### What you should do:
Your response should be the complete set of records, reproduced exactly.

Listed entries START

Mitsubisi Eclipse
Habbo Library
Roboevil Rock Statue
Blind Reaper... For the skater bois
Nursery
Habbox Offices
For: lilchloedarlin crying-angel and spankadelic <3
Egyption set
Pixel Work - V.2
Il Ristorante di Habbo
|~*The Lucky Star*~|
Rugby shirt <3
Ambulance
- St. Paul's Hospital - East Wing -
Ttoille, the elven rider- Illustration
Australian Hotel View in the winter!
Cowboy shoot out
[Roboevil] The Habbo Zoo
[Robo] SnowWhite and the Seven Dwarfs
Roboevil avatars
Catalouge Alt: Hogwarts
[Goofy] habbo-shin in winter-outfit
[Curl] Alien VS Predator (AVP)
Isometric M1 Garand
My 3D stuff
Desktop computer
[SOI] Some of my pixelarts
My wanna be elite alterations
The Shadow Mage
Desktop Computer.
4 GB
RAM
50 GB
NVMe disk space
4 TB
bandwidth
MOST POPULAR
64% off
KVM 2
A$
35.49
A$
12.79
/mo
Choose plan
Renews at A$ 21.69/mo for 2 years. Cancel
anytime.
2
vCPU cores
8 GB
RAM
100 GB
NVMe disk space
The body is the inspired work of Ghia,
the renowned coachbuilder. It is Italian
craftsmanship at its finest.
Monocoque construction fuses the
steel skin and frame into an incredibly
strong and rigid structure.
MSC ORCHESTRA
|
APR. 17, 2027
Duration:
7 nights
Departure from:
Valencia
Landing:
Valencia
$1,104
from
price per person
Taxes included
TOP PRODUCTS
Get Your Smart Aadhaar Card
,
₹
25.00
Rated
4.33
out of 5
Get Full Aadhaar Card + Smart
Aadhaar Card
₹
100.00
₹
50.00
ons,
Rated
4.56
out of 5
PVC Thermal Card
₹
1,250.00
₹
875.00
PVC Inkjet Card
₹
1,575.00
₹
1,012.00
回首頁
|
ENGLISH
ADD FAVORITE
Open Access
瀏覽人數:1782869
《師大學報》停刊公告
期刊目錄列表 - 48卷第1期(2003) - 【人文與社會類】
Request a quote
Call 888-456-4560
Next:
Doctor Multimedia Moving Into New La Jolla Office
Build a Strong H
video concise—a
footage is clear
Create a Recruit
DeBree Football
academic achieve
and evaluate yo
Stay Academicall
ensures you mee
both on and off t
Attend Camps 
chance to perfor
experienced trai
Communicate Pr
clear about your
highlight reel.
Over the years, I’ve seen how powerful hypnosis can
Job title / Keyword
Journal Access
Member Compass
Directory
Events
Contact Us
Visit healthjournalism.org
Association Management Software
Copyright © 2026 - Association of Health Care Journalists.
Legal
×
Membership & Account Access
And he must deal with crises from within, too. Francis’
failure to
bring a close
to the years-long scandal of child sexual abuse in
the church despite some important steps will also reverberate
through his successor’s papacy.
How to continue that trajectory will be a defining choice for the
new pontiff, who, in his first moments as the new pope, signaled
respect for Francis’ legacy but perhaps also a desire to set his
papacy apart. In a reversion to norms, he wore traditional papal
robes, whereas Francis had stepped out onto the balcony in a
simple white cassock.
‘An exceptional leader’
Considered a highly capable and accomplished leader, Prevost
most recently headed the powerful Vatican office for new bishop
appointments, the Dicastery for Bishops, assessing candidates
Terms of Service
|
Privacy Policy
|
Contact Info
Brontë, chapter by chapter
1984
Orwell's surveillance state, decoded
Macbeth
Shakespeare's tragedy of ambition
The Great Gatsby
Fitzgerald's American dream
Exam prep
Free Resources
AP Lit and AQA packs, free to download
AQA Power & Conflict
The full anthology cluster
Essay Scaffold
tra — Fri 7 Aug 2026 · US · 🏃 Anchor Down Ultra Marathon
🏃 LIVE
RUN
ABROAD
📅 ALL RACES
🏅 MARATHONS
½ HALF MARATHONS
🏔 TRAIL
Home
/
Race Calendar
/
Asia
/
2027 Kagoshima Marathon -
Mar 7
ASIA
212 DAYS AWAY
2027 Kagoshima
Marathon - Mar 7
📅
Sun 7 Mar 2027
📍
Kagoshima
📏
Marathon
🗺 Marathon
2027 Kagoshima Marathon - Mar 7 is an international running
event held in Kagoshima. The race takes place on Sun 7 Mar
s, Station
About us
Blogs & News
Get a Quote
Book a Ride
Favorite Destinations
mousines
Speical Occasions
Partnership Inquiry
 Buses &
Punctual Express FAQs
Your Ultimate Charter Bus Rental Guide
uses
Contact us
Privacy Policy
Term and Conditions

Listed entries END

### Task output:
Mitsubisi Eclipse
Habbo Library
Roboevil Rock Statue
Blind Reaper... For the skater bois
Nursery
Habbox Offices
For: lilchloedarlin crying-angel and spankadelic <3
Egyption set
Pixel Work - V.2
Il Ristorante di Habbo
|~*The Lucky Star*~|
Rugby shirt <3
Ambulance
- St. Paul's Hospital - East Wing -
Ttoille, the elven rider- Illustration
Australian Hotel View in the winter!
Cowboy shoot out
[Roboevil] The Habbo Zoo
[Robo] SnowWhite and the Seven Dwarfs
Roboevil avatars
Catalouge Alt: Hogwarts
[Goofy] habbo-shin in winter-outfit
[Curl] Alien VS Predator (AVP)
Isometric M1 Garand
My 3D stuff
Desktop computer
[SOI] Some of my pixelarts
My wanna be elite alterations
The Shadow Mage
Desktop Computer.
4 GB
RAM
50 GB
NVMe disk space
4 TB
bandwidth
MOST POPULAR
64% off
KVM 2
A$
35.49
A$
12.79
/mo
Choose plan
Renews at A$ 21.69/mo for 2 years. Cancel
anytime.
2
vCPU cores
8 GB
RAM
100 GB
NVMe disk space
The body is the inspired work of Ghia,
the renowned coachbuilder. It is Italian
craftsmanship at its finest.
Monocoque construction fuses the
steel skin and frame into an incredibly
strong and rigid structure.
MSC ORCHESTRA
|
APR. 17, 2027
Duration:
7 nights
Departure from:
Valencia
Landing:
Valencia
$1,104
from
price per person
Taxes included
TOP PRODUCTS
Get Your Smart Aadhaar Card
,
₹
25.00
Rated
4.33
out of 5
Get Full Aadhaar Card + Smart
Aadhaar Card
₹
100.00
₹
50.00
ons,
Rated
4.56
out of 5
PVC Thermal Card
₹
1,250.00
₹
875.00
PVC Inkjet Card
₹
1,575.00
₹
1,012.00
回首頁
|
ENGLISH
ADD FAVORITE
Open Access
瀏覽人數:1782869
《師大學報》停刊公告
期刊目錄列表 - 48卷第1期(2003) - 【人文與社會類】
Request a quote
Call 888-456-4560
Next:
Doctor Multimedia Moving Into New La Jolla Office
Build a Strong H
video concise—a
footage is clear
Create a Recruit
DeBree Football
academic achieve
and evaluate yo
Stay Academicall
ensures you mee
both on and off t
Attend Camps 
chance to perfor
experienced trai
Communicate Pr
clear about your
highlight reel.
Over the years, I’ve seen how powerful hypnosis can
Job title / Keyword
Journal Access
Member Compass
Directory
Events
Contact Us
Visit healthjournalism.org
Association Management Software
Copyright © 2026 - Association of Health Care Journalists.
Legal
×
Membership & Account Access
And he must deal with crises from within, too. Francis’
failure to
bring a close
to the years-long scandal of child sexual abuse in
the church despite some important steps will also reverberate
through his successor’s papacy.
How to continue that trajectory will be a defining choice for the
new pontiff, who, in his first moments as the new pope, signaled
respect for Francis’ legacy but perhaps also a desire to set his
papacy apart. In a reversion to norms, he wore traditional papal
robes, whereas Francis had stepped out onto the balcony in a
simple white cassock.
‘An exceptional leader’
Considered a highly capable and accomplished leader, Prevost
most recently headed the powerful Vatican office for new bishop
appointments, the Dicastery for Bishops, assessing candidates
Terms of Service
|
Privacy Policy
|
Contact Info
Brontë, chapter by chapter
1984
Orwell's surveillance state, decoded
Macbeth
Shakespeare's tragedy of ambition
The Great Gatsby
Fitzgerald's American dream
Exam prep
Free Resources
AP Lit and AQA packs, free to download
AQA Power & Conflict
The full anthology cluster
Essay Scaffold
tra — Fri 7 Aug 2026 · US · 🏃 Anchor Down Ultra Marathon
🏃 LIVE
RUN
ABROAD
📅 ALL RACES
🏅 MARATHONS
½ HALF MARATHONS
🏔 TRAIL
Home
/
Race Calendar
/
Asia
/
2027 Kagoshima Marathon -
Mar 7
ASIA
212 DAYS AWAY
2027 Kagoshima
Marathon - Mar 7
📅
Sun 7 Mar 2027
📍
Kagoshima
📏
Marathon
🗺 Marathon
2027 Kagoshima Marathon - Mar 7 is an international running
event held in Kagoshima. The race takes place on Sun 7 Mar
s, Station
About us
Blogs & News
Get a Quote
Book a Ride
Favorite Destinations
mousines
Speical Occasions
Partnership Inquiry
 Buses &
Punctual Express FAQs
Your Ultimate Charter Bus Rental Guide
uses
Contact us
Privacy Policy
Term and Conditions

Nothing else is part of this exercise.